▶ **ACTION ITEM**: Reproduce the lines from the one containing "#### 2. Back-End Tasks" to the end of the records, keeping every character unchanged.

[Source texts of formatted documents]
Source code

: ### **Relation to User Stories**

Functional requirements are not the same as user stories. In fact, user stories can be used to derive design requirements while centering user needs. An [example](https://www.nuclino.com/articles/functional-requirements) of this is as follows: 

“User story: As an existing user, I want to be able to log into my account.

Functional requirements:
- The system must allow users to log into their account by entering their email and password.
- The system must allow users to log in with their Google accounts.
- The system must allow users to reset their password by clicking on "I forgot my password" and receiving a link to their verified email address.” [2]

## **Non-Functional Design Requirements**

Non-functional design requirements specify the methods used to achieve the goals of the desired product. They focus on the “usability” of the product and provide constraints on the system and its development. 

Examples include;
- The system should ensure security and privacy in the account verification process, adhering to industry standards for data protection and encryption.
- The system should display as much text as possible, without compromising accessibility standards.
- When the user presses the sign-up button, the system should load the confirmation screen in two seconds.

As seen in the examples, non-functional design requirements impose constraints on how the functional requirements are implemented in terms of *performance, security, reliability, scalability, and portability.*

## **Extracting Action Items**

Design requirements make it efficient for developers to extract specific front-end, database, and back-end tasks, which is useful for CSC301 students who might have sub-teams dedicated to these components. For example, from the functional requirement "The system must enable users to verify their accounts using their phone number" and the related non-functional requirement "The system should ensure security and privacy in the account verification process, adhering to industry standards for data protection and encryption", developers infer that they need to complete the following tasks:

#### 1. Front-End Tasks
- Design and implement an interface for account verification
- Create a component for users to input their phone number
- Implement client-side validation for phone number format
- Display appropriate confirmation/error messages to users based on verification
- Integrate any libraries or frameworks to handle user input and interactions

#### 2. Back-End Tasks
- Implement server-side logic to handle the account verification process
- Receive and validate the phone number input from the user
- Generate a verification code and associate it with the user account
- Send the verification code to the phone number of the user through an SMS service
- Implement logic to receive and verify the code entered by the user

▶ **ANSWER TO THIS TASK**:
#### 2. Back-End Tasks
- Implement server-side logic to handle the account verification process
- Receive and validate the phone number input from the user
- Generate a verification code and associate it with the user account
- Send the verification code to the phone number of the user through an SMS service
- Implement logic to receive and verify the code entered by the user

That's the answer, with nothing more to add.